▶ **WORK REQUEST**:
Copy exactly the lines of the data below that run from the line holding "(202, 164) none -> (193, 171) //" through the line holding "[70,113,823,138] Spring MVC를", both ends included.

*** DATA TO PROCESS Section Begins ***

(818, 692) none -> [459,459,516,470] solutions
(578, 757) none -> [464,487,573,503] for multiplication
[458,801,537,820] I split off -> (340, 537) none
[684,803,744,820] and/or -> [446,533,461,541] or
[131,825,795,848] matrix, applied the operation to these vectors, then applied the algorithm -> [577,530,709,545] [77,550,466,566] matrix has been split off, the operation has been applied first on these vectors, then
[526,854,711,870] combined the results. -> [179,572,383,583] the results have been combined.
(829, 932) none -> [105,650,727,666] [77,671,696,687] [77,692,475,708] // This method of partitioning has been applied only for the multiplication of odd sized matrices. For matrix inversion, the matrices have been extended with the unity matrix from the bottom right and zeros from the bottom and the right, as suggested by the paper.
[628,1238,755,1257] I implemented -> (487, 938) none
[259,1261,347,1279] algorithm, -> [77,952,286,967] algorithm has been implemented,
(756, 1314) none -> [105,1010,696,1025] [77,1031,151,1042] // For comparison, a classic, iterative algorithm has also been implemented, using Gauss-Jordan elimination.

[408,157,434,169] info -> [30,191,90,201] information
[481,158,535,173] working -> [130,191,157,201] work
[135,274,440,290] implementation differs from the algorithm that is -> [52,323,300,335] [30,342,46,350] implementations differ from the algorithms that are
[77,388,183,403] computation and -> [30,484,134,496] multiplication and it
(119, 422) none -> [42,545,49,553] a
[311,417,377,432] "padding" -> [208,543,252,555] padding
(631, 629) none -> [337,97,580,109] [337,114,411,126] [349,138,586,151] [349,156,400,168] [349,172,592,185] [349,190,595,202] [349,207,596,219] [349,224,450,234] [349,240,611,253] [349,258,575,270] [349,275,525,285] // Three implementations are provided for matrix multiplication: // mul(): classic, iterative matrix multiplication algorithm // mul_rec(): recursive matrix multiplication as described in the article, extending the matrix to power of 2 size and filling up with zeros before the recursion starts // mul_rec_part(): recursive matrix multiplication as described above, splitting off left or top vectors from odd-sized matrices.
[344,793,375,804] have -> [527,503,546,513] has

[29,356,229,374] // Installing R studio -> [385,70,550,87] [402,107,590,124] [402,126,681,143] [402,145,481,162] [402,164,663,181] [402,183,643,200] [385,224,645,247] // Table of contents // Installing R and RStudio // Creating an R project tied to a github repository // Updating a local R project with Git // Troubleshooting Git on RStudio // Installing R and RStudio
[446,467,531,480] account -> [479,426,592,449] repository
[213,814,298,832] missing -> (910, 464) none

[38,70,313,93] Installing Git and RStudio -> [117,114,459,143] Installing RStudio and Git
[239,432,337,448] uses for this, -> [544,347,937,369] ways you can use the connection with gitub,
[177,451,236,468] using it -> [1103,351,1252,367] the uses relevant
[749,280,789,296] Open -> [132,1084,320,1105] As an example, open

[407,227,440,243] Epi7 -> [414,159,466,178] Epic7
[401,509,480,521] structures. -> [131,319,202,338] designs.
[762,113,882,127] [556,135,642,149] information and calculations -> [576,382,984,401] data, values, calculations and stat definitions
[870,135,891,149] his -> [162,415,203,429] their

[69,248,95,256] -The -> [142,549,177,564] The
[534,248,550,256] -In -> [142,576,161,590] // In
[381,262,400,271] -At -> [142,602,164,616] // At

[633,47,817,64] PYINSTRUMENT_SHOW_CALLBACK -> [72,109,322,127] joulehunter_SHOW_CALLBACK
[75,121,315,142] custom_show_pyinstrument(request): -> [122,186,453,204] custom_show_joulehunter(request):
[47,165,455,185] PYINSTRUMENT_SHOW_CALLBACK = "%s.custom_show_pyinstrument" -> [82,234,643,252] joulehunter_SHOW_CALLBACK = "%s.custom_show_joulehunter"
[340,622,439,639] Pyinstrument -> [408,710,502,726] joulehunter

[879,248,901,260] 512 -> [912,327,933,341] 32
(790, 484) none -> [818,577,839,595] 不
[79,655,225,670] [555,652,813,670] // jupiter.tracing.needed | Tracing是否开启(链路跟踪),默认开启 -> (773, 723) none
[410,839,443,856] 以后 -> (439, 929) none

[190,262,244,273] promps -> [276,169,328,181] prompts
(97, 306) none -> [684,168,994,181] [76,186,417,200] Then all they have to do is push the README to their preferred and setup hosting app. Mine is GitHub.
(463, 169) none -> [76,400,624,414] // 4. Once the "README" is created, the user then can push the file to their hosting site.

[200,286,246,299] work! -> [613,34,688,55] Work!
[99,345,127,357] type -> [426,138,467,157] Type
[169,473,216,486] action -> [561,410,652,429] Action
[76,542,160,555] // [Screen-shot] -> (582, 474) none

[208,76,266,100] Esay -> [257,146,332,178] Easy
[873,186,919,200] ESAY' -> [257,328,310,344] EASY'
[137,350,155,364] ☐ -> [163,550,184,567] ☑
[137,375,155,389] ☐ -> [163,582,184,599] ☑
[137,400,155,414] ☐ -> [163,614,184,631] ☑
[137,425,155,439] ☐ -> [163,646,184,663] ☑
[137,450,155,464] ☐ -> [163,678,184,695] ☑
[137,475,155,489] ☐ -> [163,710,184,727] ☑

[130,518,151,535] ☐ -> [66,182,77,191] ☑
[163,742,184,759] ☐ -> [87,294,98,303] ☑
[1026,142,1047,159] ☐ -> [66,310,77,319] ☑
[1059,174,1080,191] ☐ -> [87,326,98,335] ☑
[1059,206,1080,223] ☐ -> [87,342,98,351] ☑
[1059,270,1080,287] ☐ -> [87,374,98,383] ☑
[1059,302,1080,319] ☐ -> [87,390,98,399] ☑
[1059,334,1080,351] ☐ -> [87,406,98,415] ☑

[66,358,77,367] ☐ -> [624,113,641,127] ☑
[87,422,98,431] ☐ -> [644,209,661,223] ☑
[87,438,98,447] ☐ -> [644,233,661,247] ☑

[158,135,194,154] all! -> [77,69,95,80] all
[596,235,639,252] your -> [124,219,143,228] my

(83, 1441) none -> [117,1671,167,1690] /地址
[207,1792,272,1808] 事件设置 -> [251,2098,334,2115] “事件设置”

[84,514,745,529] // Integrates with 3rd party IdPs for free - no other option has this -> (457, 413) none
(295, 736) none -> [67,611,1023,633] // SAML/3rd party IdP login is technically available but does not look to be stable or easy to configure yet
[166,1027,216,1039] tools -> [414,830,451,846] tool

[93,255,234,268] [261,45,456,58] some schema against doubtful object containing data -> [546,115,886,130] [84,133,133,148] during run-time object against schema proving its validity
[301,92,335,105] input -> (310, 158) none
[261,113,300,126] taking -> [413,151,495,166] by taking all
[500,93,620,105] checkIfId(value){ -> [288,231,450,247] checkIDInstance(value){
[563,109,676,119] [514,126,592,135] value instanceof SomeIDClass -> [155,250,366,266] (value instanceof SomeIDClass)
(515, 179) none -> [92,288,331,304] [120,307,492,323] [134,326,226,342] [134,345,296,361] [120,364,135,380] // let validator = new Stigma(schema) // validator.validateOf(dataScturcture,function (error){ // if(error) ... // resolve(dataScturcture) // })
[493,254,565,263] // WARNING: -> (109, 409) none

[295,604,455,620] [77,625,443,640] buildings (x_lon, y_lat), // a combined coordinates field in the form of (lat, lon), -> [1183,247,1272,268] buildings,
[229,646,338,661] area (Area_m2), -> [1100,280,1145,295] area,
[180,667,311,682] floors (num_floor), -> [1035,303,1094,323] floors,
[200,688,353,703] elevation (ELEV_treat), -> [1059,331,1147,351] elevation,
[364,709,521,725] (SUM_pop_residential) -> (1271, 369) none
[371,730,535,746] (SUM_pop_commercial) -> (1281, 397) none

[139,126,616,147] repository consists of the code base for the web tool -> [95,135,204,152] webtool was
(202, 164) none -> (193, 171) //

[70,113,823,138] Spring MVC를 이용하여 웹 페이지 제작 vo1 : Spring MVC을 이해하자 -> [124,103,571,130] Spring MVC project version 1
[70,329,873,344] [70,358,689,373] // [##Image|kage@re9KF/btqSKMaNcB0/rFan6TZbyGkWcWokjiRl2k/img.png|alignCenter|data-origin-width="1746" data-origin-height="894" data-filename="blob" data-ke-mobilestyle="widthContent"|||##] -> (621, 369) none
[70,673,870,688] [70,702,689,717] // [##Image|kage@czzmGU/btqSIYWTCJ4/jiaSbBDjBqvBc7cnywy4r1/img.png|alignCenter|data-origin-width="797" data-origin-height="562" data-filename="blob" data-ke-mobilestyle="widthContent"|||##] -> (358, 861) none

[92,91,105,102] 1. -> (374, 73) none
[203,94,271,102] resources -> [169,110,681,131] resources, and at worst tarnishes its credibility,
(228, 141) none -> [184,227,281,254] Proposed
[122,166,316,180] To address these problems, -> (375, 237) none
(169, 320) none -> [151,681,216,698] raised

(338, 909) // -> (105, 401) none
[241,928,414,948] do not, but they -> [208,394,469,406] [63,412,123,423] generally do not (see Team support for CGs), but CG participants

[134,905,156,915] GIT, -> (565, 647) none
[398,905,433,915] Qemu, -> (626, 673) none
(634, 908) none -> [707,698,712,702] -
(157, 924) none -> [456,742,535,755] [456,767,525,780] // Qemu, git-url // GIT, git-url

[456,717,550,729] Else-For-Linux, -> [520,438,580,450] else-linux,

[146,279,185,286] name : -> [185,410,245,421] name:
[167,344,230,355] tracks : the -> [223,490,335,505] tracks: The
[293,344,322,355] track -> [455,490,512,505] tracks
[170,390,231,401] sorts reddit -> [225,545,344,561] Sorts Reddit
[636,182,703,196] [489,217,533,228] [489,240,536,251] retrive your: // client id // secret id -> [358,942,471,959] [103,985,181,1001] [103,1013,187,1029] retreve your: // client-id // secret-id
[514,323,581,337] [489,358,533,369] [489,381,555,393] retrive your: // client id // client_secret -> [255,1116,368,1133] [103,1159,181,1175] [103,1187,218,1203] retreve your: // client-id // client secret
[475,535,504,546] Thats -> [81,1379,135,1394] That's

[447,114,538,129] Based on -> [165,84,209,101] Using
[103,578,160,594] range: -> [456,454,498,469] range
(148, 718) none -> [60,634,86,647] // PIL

*** DATA TO PROCESS Section Ends ***

▶ **OUTPUT FOR THIS EXERCISE**:
(202, 164) none -> (193, 171) //

[70,113,823,138] Spring MVC를 이용하여 웹 페이지 제작 vo1 : Spring MVC을 이해하자 -> [124,103,571,130] Spring MVC project version 1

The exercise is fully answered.